**Work task 1:** In the text on the Asian longhorned beetle, rewrite the part starting at "Little was known" and ending at "ensure successful eradication.", changing "ALB" to "Asian longhorned beetle" everywhere it occurs.
**Work task 2:**
Answer these questions from the text on the Asian longhorned beetle:
(a) In what month and year was the beetle first discovered in the New York City area?
(b) How many square miles were under quarantine after the infestation found in Bethel, OH?
(c) Which three things are improvements in control methods still needed to do?

**Selected excerpt:**

******

Asian Longhorned Beetle
Anoplophora glabripennis (Motschulsky) (Coleoptera: Cerambycidae), referred to as the Asian longhorned beetle (ALB), is one of the more recently introduced non-native invasive species with potential to become a major pest in the United States. It was first discovered in the New York City area in August 1996, and additional infestations were discovered in the Chicago area (July, 1998) and Jersey City, NJ (October, 2002), and Toronto and Vaughan, Ontario, Canada (September, 2003). In August 2008, a large infestation was found in Worcester, MA (110 square miles under quarantine) and in June 2011 another infestation was found in Bethel, OH (61 square miles under quarantine). As of 2016, established populations of ALB have also been found in Austria (2001, 2012, 2013), Belgium (2008), Finland(2015), France (2003, 2004, 2008, 2013, 2016), Germany (2004, 2005, 2012, 2014, 2016), Italy (2007, 2009, 2013), the Netherland (2010), Switzerland (2012, 2015), and United Kingdom(2012). In the United States, the USDA Animal and Plant Health Inspection Service (APHIS) has implemented an eradication program whereby all trees with signs of beetle infestation (oviposition pits or exit holes) are removed and destroyed. The eradication program for ALB has greatly impacted the local areas where this beetle has been found because of the removal of thousands of trees, which has cost millions of dollars. The United States has implemented stricter trade regulations to prevent further introductions. If the established populations of ALB are not eradicated, the beetle could threaten the maple sugar industry, fall-foliage tourism, natural ecosystems, recreational areas, and many beloved backyard and street trees.
Little was known about ALB when it was first discovered in the United States, however, scientists have since provided considerable new information on detection and control methods now used by USDA APHIS in their ALB eradication program. Although APHIS is progressing in its goal to eradicate ALB, additional improvements in control methods are still needed to reduce costs, improve efficiency, and ensure successful eradication.

******

**Data excerpts:**
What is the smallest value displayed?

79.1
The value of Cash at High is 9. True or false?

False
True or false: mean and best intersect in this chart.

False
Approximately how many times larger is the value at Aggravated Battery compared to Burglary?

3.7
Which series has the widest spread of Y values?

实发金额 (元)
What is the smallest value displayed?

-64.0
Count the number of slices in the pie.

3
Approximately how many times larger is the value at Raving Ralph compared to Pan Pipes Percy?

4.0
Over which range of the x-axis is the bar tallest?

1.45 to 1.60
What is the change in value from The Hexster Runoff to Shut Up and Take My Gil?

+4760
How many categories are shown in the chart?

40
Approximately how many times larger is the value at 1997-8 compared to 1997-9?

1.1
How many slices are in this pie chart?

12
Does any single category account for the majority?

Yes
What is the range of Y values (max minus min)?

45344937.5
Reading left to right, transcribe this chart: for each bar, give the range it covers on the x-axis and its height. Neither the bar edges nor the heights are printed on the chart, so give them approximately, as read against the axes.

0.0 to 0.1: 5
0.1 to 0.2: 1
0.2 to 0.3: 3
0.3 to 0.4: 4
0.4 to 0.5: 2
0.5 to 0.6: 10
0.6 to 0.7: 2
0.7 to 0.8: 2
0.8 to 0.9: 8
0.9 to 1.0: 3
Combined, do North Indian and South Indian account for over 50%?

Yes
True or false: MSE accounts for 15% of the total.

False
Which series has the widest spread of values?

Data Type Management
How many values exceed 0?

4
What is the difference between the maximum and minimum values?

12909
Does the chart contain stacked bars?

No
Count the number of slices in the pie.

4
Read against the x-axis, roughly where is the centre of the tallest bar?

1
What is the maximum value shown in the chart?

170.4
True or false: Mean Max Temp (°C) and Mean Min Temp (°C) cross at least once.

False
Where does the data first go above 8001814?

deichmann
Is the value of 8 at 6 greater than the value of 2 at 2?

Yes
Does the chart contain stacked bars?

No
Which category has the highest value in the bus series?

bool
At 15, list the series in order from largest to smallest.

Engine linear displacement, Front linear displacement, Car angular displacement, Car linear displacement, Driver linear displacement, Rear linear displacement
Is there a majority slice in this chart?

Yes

******

**Response area 1:**
Little was known about Asian longhorned beetle when it was first discovered in the United States, however, scientists have since provided considerable new information on detection and control methods now used by USDA APHIS in their Asian longhorned beetle eradication program. Although APHIS is progressing in its goal to eradicate Asian longhorned beetle, additional improvements in control methods are still needed to reduce costs, improve efficiency, and ensure successful eradication.

**Response area 2:**
(a) August 1996
(b) 61 square miles
(c) Reduce costs, improve efficiency, and ensure successful eradication